Waarnemingen[bewerken | brontekst bewerken]

Voorgaande resoluties over kinderen in gewapende conflicten hadden gezorgd voor de demobilisatie en herintegratie van duizenden kindsoldaten. Doch bleef vooruitgang op sommige punten uit.

Kinderen hadden onder artikel 28 van het Verdrag inzake de rechten van het kind recht op onderwijs. Strijdkrachten en gewapende groeperingen gebruikten scholen echter als barak, wapenopslagplaats, commandocentrum, gevangenis, vuurpositie en observatiepost. Dat maakte ze tot legitieme doelwitten en bracht aldus kinderen en leraren in gevaar.

Veel kinderen werden tijdens en na een conflict ook gedood of verwond door landmijnen, explosieve restanten, geïmproviseerde bommen en andere niet-ontplofte munitie.
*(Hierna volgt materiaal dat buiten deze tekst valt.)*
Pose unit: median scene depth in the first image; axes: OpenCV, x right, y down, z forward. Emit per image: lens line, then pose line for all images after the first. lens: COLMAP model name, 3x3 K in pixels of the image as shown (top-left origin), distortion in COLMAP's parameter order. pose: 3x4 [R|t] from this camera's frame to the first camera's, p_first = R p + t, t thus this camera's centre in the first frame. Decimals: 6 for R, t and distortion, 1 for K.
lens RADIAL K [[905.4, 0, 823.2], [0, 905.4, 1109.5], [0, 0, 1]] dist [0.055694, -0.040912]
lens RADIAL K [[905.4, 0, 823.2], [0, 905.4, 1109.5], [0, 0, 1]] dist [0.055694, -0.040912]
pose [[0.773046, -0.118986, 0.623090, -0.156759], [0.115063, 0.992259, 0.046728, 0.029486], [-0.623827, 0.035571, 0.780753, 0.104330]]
De bescherming van kinderen moest een belangrijk aspect zijn bij de oplossing van conflicten en het herstellen van de vrede. Nationale overheden droegen hierin de grootste verantwoordelijkheid. De Verenigde Naties speelden – in samenspraak met internationale organisaties – een vitale rol in het bewerkstelligen van vrede.
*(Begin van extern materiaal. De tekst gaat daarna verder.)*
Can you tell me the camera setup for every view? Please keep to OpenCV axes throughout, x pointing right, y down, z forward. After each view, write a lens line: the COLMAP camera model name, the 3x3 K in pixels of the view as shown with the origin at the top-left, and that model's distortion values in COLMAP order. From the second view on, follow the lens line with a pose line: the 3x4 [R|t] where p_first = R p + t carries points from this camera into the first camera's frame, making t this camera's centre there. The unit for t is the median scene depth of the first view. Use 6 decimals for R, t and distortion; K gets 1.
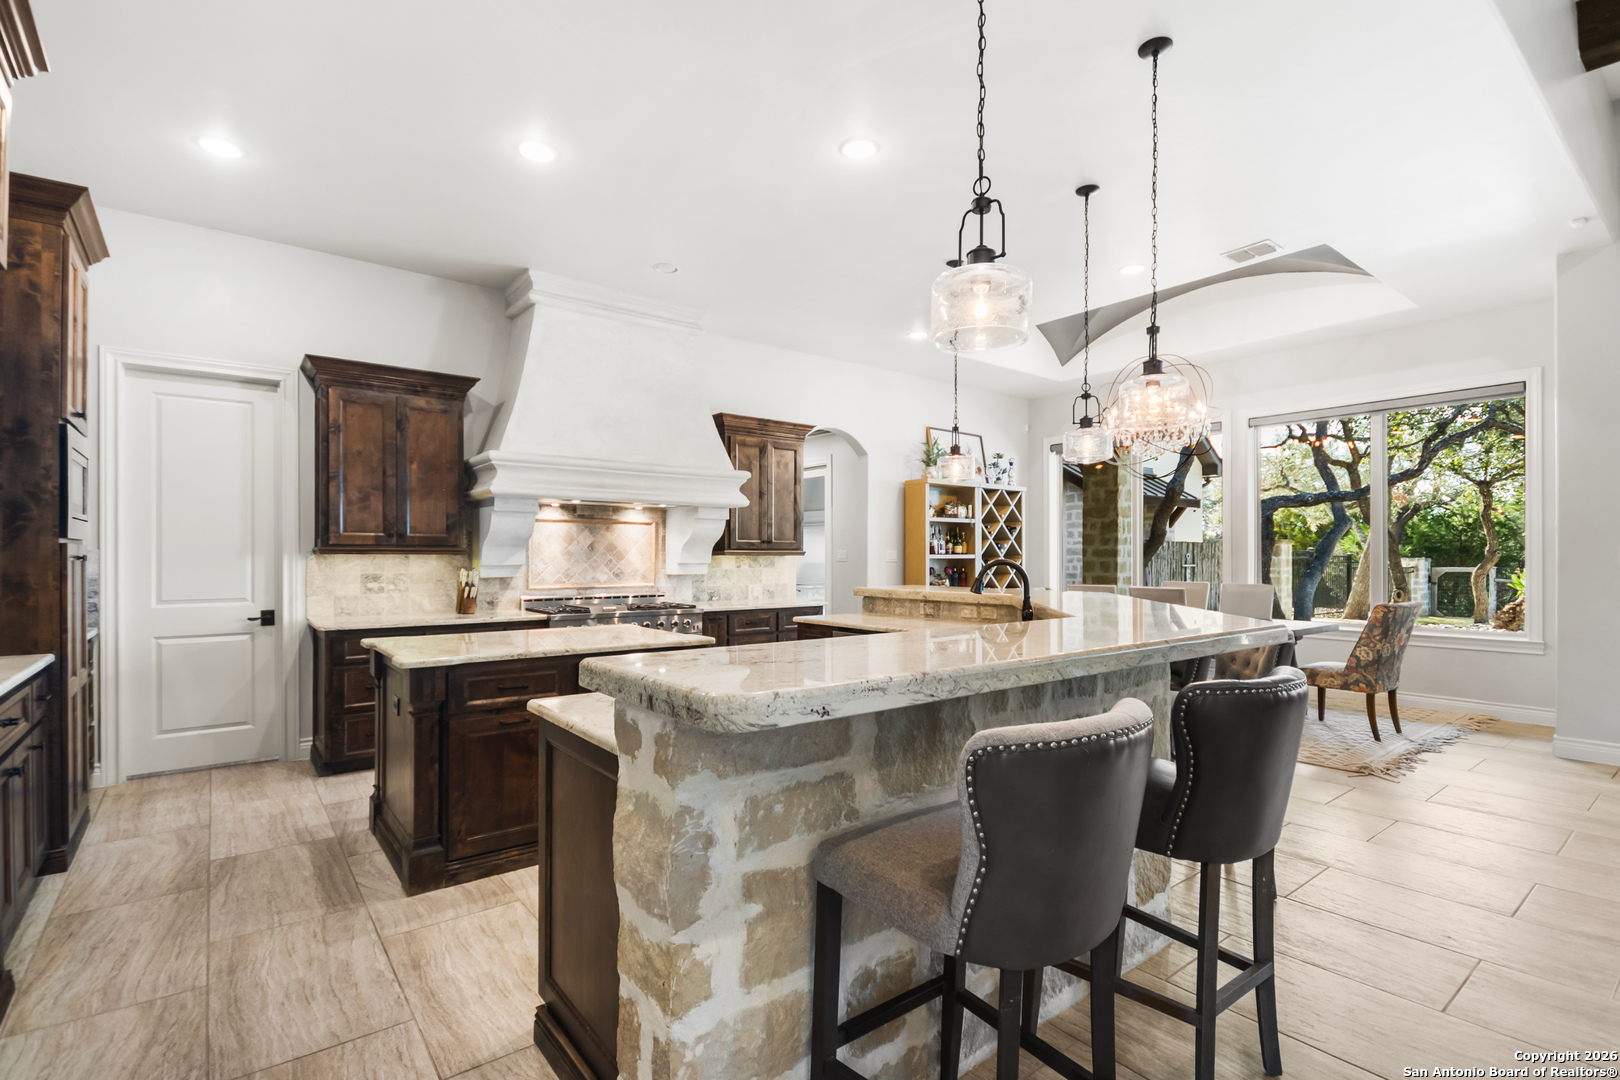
lens RADIAL K [[763.8, 0, 816.7], [0, 763.8, 556.6], [0, 0, 1]] dist [0.003345, -0.002614]
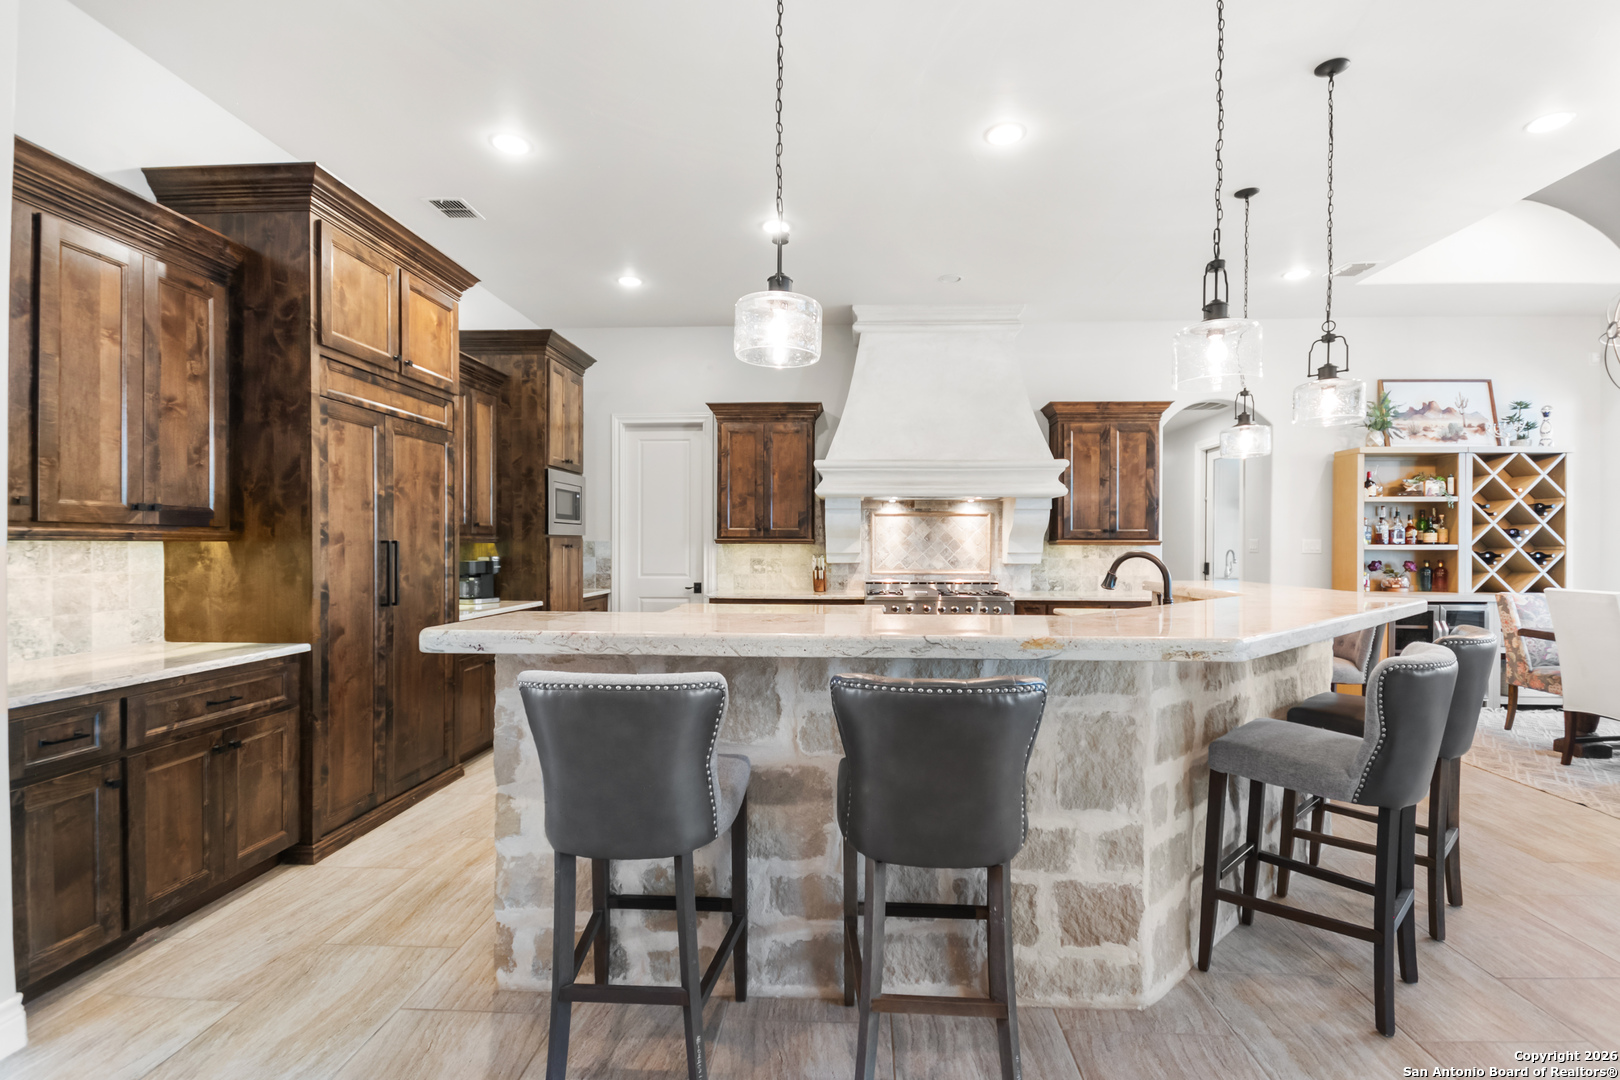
lens RADIAL K [[763.8, 0, 818.5], [0, 763.8, 544.8], [0, 0, 1]] dist [0.003345, -0.002614]
pose [[0.748541, 0.001738, -0.663086, 0.323035], [-0.002296, 0.999997, 0.000029, -0.001468], [0.663085, 0.001501, 0.748543, 0.060277]]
Verscheidene bijdragen van internationale organisaties werden erkend. Zo ook de verklaring tussen de VN en de Afrikaanse Unie over standaardbeschermingsmechanismen in vredesoperaties in samenwerking met UNICEF. De Europese Unie had richtlijnen voor de bescherming van kinderen ingebouwd in haar defensiebeleid. De NAVO had eveneens richtlijnen opgesteld en cursussen ingericht voor haar troepen.

Handelingen[bewerken | brontekst bewerken]

Alle schendingen van de kinderrechten inzake kindsoldaten en geweldpleging werden streng veroordeeld. Alle betrokken partijen moesten deze praktijken onmiddellijk stopzetten en kinderen beschermen.

De lidstaten werden gevraagd mee te werken aan de opstelling en uitvoering van actieplannen; onder meer via interministriële comités, die als een succesvol medium werden gezien.

Het inzetten van kinderen onder 15 jaar in conflictsituaties is een oorlogsmisdaad. Volgens het kinderrechtenverdrag is de minimumleeftijd voor deelname 18 jaar. De Raad herhaalde zijn bereidheid om sancties te nemen tegen hen die misdaden jegens kinderen bleven plegen. Het was ook van belang dat oorlogsmisdaden tegen kinderen werden uitgesloten in amnestiewetten en dat daders van dergelijke misdaden uit de strijdkrachten werden geweerd.

Landen, maar ook de VN-organisaties zelf, moesten de bescherming van kinderen voorzien in hun militaire opleidingen. Ook moesten kinderen voorrang krijgen bij de heropbouw en het herstel na een conflict.